Dolores é parte de uma simulação violenta, onde desejos brutais são satisfeitos por seres humanos que se permitem o que de pior pode existir na humanidade. Uma frase lhe foi dita ao ouvido e soou como uma senha para seu despertar. Ela está para descobrir o significado da citação de William Shakespeare que seu pai lhe sussurrou: “O prazer brutal tem final violento”.
NOTAS
Red Dead Redemption é um jogo eletrônico de ação-aventura desenvolvido pela Rockstar San Diego e publicado pela Rockstar Games em 2010, ambas pertencentes ao mesmo grupo da Rockstar North, desenvolvedora de outro jogo de mundo aberto de grande sucesso, o GTA - Grand Theft Auto. Em jogos de mundo aberto o jogador tem a liberdade de se movimentar por todo o território, podendo explorar como quiser ou ingressar em qualquer das diversas estórias paralelas que acontecem.

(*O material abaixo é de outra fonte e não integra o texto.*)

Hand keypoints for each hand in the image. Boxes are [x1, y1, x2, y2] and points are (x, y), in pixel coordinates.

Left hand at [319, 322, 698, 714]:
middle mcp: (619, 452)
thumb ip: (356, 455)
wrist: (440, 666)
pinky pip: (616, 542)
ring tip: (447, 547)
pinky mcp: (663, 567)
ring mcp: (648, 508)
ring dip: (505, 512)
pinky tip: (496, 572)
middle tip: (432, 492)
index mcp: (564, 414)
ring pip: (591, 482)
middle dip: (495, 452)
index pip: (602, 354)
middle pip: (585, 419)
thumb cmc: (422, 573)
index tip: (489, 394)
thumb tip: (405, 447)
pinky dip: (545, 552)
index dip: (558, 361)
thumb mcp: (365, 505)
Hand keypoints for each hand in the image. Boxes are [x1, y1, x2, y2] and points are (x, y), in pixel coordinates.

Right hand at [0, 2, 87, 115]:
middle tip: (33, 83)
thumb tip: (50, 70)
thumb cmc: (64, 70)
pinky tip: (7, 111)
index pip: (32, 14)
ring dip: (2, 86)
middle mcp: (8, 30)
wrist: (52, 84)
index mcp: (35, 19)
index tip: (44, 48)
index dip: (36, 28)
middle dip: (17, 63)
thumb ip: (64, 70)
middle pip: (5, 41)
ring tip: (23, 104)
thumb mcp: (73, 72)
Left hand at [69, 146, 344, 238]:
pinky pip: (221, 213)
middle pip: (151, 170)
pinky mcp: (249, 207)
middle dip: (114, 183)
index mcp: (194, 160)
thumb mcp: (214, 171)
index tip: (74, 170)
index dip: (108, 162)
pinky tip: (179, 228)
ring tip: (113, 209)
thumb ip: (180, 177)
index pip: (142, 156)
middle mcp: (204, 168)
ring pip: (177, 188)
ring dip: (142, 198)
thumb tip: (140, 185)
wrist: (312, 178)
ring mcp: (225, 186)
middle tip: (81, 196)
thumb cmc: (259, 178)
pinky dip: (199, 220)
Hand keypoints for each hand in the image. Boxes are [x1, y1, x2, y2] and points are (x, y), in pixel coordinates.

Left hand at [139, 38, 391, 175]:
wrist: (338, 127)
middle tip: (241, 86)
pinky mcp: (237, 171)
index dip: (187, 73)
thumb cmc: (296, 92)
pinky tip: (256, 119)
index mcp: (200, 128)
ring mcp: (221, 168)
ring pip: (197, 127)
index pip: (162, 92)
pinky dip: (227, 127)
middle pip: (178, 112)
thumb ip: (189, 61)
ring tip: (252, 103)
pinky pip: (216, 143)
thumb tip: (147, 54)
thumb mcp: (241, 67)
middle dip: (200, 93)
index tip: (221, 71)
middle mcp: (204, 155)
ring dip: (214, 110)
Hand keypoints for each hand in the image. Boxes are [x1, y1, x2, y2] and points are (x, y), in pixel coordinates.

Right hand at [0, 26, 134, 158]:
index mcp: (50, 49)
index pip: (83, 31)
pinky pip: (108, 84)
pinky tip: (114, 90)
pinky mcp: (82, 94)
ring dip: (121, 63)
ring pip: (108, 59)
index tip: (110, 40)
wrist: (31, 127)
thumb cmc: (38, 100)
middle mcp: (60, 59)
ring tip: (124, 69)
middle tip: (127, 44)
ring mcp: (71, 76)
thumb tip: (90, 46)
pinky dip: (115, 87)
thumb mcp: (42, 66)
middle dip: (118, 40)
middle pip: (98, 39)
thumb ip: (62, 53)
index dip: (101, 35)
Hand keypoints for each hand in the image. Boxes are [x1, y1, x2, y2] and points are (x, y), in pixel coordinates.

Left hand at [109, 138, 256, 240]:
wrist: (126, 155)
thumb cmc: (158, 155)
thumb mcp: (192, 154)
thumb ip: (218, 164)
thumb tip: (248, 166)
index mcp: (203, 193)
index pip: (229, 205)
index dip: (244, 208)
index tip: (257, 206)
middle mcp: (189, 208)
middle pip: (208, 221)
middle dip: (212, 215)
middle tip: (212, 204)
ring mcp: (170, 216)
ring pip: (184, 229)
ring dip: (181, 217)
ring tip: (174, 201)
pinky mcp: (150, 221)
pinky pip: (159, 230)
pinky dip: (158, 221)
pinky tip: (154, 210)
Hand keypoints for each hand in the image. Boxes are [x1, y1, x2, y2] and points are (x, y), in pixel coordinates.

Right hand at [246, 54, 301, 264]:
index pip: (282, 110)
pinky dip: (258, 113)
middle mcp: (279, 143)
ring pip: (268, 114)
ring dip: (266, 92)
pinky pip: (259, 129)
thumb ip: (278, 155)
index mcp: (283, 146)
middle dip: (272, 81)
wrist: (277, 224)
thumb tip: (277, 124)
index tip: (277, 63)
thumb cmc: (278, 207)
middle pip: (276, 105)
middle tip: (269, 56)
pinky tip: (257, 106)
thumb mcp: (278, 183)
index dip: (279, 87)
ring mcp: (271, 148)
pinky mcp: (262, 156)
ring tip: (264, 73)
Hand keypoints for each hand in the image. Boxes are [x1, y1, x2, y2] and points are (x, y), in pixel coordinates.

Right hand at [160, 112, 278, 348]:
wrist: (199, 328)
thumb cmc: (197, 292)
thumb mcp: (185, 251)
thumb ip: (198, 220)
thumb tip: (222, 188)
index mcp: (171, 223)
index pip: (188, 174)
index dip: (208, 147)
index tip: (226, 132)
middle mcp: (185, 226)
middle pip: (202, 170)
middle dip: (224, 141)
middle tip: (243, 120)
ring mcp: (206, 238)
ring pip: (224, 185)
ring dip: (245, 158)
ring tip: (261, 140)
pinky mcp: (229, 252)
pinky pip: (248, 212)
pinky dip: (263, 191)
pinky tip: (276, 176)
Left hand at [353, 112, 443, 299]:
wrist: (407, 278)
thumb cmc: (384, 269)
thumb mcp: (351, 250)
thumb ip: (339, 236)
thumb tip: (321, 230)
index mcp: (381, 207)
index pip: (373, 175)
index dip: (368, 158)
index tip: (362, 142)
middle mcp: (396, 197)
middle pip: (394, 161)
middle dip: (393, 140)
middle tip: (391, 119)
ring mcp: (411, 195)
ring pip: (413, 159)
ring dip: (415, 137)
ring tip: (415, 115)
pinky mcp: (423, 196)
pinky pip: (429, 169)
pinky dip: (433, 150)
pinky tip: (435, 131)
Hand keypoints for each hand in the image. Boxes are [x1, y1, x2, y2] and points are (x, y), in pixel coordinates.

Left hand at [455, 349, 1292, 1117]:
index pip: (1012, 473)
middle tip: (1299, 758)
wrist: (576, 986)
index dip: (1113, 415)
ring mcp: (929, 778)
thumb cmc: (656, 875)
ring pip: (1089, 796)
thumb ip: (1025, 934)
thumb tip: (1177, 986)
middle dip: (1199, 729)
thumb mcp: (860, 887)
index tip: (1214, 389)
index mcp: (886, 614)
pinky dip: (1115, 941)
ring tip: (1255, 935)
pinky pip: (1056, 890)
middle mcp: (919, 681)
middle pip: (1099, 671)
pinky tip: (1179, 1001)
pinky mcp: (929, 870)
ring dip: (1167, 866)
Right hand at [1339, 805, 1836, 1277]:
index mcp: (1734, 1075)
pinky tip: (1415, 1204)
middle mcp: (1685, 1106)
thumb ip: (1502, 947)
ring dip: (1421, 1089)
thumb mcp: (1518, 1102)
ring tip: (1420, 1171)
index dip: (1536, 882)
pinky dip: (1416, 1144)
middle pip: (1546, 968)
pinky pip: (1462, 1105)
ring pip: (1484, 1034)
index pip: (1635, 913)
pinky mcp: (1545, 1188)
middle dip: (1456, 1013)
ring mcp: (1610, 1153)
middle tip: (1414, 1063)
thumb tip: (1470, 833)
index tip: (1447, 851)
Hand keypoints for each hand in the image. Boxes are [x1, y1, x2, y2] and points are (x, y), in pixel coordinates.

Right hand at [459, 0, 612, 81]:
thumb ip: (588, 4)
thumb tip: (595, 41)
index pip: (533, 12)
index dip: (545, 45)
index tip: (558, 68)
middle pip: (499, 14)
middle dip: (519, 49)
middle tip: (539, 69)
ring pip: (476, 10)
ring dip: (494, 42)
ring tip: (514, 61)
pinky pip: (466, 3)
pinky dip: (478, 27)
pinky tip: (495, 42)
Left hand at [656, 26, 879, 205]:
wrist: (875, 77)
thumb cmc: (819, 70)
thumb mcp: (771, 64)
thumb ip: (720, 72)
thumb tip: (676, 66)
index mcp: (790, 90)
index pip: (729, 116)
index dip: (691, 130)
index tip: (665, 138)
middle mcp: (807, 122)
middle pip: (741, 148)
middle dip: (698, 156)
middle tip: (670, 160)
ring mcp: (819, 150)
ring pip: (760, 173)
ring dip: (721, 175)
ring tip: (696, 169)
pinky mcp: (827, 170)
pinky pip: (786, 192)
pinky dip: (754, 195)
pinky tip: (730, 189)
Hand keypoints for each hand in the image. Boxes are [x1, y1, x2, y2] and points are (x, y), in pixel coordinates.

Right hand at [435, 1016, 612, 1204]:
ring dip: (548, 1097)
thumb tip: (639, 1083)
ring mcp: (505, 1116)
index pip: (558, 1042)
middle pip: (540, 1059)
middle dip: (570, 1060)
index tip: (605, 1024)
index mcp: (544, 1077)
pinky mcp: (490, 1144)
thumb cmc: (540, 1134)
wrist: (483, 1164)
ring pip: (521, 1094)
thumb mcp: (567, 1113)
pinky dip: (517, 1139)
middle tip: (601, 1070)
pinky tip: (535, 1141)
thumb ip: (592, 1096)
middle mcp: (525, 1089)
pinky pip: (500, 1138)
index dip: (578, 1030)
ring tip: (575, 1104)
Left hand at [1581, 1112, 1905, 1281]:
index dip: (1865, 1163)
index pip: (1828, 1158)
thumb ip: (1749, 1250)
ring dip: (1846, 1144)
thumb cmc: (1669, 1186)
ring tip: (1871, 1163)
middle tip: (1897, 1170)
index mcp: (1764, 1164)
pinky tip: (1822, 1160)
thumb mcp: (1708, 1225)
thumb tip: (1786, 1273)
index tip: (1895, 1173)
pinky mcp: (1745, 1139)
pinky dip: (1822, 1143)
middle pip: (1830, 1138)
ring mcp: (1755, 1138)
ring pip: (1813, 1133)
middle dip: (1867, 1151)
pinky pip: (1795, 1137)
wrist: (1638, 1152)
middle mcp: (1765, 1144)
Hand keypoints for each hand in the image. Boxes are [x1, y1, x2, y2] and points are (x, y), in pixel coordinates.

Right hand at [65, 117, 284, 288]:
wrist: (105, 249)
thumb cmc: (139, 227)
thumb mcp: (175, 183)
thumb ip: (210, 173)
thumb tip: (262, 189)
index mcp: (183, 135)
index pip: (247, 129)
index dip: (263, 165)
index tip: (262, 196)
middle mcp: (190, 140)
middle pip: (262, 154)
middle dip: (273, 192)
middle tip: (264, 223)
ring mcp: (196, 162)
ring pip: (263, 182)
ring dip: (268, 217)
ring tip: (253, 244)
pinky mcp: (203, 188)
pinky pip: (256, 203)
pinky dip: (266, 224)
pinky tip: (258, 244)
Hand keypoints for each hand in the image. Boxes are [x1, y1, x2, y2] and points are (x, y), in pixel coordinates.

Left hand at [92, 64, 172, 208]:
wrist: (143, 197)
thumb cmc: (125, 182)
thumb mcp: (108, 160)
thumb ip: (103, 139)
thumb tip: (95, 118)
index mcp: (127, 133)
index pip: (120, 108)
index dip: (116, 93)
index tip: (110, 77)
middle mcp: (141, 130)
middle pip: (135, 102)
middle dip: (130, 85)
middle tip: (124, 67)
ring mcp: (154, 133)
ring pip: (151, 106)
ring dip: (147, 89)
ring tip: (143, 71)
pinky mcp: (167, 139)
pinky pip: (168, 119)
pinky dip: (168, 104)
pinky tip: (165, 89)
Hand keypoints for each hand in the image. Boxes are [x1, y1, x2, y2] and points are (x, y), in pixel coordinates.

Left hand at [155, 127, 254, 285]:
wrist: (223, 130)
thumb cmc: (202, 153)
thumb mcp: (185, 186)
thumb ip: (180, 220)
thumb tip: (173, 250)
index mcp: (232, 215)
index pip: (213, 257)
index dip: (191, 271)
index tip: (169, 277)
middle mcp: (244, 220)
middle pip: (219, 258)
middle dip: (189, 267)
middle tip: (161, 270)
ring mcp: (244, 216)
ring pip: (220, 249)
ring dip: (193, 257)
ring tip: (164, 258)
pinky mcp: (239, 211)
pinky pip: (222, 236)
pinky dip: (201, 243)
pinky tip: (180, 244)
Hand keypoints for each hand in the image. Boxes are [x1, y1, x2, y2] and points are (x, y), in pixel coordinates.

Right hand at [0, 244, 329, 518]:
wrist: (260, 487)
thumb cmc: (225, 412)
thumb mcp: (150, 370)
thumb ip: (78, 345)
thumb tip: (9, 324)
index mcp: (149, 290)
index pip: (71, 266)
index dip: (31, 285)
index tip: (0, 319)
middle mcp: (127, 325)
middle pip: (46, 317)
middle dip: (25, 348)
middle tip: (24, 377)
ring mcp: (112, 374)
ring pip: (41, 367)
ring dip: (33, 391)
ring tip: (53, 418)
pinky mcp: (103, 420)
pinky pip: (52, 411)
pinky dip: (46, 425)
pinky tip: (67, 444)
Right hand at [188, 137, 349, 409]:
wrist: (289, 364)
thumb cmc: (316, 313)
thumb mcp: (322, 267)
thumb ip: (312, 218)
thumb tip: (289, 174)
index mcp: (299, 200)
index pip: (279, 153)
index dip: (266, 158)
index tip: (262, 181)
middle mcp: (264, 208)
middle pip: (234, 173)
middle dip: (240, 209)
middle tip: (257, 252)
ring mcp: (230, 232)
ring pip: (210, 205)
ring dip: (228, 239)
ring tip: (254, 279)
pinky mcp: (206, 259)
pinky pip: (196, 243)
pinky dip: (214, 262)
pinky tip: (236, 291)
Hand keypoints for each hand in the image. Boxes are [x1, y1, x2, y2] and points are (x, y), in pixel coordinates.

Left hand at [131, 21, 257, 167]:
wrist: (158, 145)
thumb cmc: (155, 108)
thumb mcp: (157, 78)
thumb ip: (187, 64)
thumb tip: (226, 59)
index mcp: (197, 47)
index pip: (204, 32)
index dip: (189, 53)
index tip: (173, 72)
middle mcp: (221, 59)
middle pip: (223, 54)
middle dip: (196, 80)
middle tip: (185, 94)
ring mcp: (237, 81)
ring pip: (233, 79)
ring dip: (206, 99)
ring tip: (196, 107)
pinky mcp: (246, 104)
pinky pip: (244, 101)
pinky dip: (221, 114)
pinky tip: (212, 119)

O Teste da Sala Chinesa foi proposto pelo matemático Alan Turing como meio de se verificar em que momento os computadores chegariam ao ponto de simular perfeitamente uma consciência humana. Um filme que explora mais profundamente essa ideia é o britânico Ex Machina, escrito e dirigido por Alex Garland e lançado em 2015.
Ilha da Fantasia (Fantasy Island) é uma série para TV produzida por Aaron Spelling e Leonard Goldberg, que foi originalmente ao ar na televisão norte-americana de 1978 a 1984, com Ricardo Montalbán no papel do anfitrião sr. Roarke e Hervé Villechaize no papel de seu pequeno assistente, Tattoo.
Exterminador do Futuro (The Terminator) é um filme norte-americano de 1984, dirigido por James Cameron, onde um androide construído para matar chega de um futuro onde máquinas e humanos estão em uma guerra sem tréguas, com a missão de eliminar um importante alvo estratégico.